Conditional Sentence
[15] In our view, the sentencing judge did not err in declining to impose a conditional sentence. He reasonably concluded that, given the nature of the assaultive behaviour and the fact it occurred in the context of a domestic relationship, a custodial sentence was required to meet the aims of denunciation and deterrence.
[16] The sentencing judge did not hold that a conditional sentence could not achieve denunciation and deterrence. Nor did he, as the appellant argues, rule out the availability of a conditional sentence; in fact, he expressly noted that, given the statutory preconditions had been met, a conditional sentence was an option. However, given “the gravity of the offences, including the significant breach of trust”, he found that it was not appropriate in the circumstances of this case. This does not reflect an error in principle.
[17] Lastly, the bail conditions here were not so restrictive as to tilt the balance towards a conditional sentence.

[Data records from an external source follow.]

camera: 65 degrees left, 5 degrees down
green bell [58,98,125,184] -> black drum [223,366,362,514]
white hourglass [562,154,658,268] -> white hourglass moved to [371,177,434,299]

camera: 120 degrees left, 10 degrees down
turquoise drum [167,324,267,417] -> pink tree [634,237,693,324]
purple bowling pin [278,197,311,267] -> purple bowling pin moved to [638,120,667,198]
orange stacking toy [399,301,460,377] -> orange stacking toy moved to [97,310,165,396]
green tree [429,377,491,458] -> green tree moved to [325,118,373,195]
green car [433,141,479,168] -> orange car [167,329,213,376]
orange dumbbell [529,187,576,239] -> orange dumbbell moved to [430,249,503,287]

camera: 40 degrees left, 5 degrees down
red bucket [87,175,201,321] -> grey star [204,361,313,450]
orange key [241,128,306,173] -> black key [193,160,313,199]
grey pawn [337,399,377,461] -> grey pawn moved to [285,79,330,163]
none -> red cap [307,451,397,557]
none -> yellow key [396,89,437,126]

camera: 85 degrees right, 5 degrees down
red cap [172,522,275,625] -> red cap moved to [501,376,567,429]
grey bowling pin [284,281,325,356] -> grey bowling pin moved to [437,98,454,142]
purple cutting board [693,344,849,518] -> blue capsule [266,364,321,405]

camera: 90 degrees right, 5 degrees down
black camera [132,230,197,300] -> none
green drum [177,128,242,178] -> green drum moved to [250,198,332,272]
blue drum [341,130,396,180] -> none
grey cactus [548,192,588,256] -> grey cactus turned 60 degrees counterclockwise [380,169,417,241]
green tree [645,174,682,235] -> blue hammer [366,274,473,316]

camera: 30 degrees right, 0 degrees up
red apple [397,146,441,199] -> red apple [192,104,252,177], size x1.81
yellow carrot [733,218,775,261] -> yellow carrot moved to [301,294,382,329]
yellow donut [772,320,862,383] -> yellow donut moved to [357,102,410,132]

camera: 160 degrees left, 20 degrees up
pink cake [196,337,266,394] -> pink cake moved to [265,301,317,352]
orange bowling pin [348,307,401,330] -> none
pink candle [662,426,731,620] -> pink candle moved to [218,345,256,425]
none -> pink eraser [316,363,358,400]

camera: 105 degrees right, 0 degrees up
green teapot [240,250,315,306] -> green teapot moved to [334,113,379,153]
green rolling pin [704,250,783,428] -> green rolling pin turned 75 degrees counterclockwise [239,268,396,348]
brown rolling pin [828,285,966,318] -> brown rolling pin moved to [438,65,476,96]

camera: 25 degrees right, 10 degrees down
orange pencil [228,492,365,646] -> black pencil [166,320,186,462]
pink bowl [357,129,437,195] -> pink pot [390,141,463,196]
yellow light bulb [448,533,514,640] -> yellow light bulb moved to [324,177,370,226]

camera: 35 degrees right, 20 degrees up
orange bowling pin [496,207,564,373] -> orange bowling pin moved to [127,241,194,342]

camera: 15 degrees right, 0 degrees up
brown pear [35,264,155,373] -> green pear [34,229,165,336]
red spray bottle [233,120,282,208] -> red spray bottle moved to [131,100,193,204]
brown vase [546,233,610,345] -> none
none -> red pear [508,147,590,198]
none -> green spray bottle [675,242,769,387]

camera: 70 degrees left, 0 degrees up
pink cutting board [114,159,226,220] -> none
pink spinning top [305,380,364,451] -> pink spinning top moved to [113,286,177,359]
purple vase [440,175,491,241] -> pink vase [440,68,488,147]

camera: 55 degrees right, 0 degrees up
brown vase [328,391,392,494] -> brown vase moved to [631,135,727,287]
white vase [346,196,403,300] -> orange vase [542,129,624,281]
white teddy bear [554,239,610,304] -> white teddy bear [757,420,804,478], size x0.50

Nor would we substitute a conditional sentence because the 1-year custodial period we are imposing is less than the 15-months the trial judge imposed. This difference is no doubt material to the appellant, but it does not alter our view that a conditional sentence is not fit in this case given all the circumstances, including the ongoing abuse, the pattern of physical domination, and the appellant’s high level of moral fault.
Conclusion
[18] For these reasons, the appeal is allowed. The global sentence is reduced to 365 days imprisonment. After deducting the equivalent of 21 days spent in presentence custody, we are substituting a sentence of 344 days for the sentence imposed by the trial judge. [2]
[19] This varied sentence is apportioned as follows:
- Counts 1 (assault) and 4 (assault) – 124 days on each count, concurrent with each other.
- Counts 3 (utter threat), 5 (weapons dangerous), and 9 (theft) – 30 days concurrent on each count, concurrent with all other counts.
- Count 6 (assault with a weapon) – 120 days consecutive.
- Count 7 (assault) – 20 days consecutive.
- Count 8 (assault with a weapon) – 60 days consecutive.
- Count 11 (assault) – 20 days consecutive.
- Count 12 (mischief to property) – 14 days concurrent.
- Breach of recognizance – time served of 21 days.
[20] All other aspects of the sentence remain the same.
“David M. Paciocco J.A.”
“J. George J.A.”
“D.A. Wilson J.A.”
[1] R. v. Downes, 79 O.R. (3d) 321 (C.A.).
[2] The appellant has already served a portion of this sentence. After sentence was imposed, and before being granted bail pending appeal, the appellant spent 25 days in custody.